Although the bearing fault diagnosis based on convolutional neural network has achieved good results [19,20,21], two main problems remain. On the one hand, the training of convolutional neural networks is still a difficult problem. The training process often consumes a long time and requires more computing resources. In addition, it is easy to fall into the local optimal solution during the training process, resulting in a poor final recognition effect. Poor, based on the above problems, it will make the final industrial landing very difficult, and a lot of resources are spent in the adjustment process of parameters, but the setting of these parameters often has a decisive impact on the final result. On the other hand, when the parameters are adjusted, the convergence speed is too slow, and the local optimal solution is trapped, and it is difficult to find the global optimal solution. The above problems are factors that have a great influence on the bearing fault diagnosis effect, and need to be solved urgently.

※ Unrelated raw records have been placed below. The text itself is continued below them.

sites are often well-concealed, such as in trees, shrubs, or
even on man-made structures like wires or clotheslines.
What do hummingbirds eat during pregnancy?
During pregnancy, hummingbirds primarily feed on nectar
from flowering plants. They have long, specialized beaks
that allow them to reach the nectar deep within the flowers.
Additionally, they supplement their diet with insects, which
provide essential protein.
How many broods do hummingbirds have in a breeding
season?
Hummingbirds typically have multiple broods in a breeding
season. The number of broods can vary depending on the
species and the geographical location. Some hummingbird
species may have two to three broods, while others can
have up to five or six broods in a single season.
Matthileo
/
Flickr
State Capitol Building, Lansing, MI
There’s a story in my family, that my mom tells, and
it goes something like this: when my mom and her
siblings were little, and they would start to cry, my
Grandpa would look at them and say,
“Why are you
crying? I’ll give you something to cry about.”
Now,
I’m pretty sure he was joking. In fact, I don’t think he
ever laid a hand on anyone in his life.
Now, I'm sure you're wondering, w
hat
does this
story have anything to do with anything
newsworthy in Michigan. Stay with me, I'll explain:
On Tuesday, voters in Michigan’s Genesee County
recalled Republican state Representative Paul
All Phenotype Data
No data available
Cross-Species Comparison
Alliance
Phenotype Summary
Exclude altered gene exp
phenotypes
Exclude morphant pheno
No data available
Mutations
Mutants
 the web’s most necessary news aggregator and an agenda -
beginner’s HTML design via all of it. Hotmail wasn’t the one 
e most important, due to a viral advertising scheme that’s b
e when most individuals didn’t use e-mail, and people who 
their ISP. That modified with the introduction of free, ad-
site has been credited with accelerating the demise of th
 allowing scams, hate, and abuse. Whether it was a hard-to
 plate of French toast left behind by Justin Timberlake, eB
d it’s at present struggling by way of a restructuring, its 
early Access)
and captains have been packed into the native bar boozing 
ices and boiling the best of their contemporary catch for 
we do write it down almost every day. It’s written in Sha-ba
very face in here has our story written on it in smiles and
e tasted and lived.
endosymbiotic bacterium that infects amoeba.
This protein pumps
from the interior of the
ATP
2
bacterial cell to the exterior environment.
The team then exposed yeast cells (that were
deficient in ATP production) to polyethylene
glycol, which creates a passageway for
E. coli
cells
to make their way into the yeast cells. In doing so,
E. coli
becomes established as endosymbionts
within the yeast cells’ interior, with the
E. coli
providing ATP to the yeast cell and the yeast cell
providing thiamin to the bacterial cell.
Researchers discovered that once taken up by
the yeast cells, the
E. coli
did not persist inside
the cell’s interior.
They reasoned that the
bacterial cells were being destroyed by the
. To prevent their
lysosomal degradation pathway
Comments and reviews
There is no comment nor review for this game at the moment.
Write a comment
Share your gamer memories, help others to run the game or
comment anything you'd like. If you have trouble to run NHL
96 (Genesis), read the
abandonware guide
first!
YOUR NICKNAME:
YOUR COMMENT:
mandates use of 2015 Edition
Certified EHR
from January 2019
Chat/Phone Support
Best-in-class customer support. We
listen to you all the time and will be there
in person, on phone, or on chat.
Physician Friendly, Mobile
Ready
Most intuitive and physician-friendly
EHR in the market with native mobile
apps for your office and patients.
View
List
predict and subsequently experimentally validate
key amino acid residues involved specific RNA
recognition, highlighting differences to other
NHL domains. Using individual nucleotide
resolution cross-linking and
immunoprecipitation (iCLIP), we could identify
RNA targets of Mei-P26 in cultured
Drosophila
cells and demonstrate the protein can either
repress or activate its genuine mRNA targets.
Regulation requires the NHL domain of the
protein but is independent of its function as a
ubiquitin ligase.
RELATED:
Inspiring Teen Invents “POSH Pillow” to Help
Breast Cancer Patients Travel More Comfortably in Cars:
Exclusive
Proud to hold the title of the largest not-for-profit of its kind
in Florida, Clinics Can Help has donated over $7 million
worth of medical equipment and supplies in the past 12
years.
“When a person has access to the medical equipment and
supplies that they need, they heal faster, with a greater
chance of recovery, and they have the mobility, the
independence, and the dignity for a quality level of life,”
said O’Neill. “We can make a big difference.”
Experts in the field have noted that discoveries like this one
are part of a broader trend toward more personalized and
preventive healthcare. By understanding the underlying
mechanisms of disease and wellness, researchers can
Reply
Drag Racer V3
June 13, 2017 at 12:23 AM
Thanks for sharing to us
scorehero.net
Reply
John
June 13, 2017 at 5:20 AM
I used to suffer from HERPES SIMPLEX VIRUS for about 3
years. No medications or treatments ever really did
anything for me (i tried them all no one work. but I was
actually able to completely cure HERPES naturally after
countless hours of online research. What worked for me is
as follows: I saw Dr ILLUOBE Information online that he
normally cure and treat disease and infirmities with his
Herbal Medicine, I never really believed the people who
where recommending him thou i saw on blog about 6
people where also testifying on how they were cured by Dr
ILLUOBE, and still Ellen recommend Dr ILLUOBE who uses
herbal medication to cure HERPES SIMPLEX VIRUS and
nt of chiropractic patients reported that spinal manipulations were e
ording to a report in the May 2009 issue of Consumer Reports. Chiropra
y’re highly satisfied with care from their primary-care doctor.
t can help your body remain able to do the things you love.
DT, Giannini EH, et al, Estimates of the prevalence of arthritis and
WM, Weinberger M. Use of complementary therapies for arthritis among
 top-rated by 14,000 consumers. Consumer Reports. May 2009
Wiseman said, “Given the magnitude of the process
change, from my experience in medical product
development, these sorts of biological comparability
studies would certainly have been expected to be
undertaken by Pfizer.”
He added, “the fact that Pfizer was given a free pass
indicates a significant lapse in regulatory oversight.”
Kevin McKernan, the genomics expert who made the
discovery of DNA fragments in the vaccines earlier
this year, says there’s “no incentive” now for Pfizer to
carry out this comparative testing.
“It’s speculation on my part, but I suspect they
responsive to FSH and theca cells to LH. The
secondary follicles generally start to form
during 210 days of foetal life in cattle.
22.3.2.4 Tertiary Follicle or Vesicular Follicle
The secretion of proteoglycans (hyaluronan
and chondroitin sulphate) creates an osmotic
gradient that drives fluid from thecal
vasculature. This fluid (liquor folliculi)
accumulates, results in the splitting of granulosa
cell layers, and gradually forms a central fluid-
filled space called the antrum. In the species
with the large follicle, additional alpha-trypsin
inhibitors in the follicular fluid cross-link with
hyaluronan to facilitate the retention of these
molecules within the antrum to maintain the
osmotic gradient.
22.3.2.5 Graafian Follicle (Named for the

Heuristic algorithms have a wide range of applications. In dealing with optimization problems, many excellent optimization algorithms have been proposed in recent years, such as flower pollination algorithms [22], generalized normal distribution algorithms based on local search [23], and improved genetic algorithms [24]. Some excellent heuristic algorithms have been proposed to solve optimization problems, which have achieved good results in various fields [25,26,27]. The heuristic algorithm mainly uses limited resources to obtain the optimal solution as much as possible in the case of limited resources, and in most cases, it can achieve good results. When training a convolutional neural network, time and computing resources are often limited. In the industry, when performing actual reasoning, it also needs to respond quickly, so it is suitable to use heuristic algorithms for optimization.

To address this problem, this study proposed a simulated annealing (SA) optimization method for bearing fault diagnosis based on a convolutional neural network and wavelet packet transform (WPT). Through WPT, the original signal was changed into a spectrogram. This spectrogram was then used as the input data of the convolutional neural network, which used feature-extracted samples for supervised training. Then, a SA algorithm was introduced to optimize the parameters of the convolutional neural network continually. The Case Western Reserve University bearing database was then used to verify this study’s proposed bearing fault diagnosis method.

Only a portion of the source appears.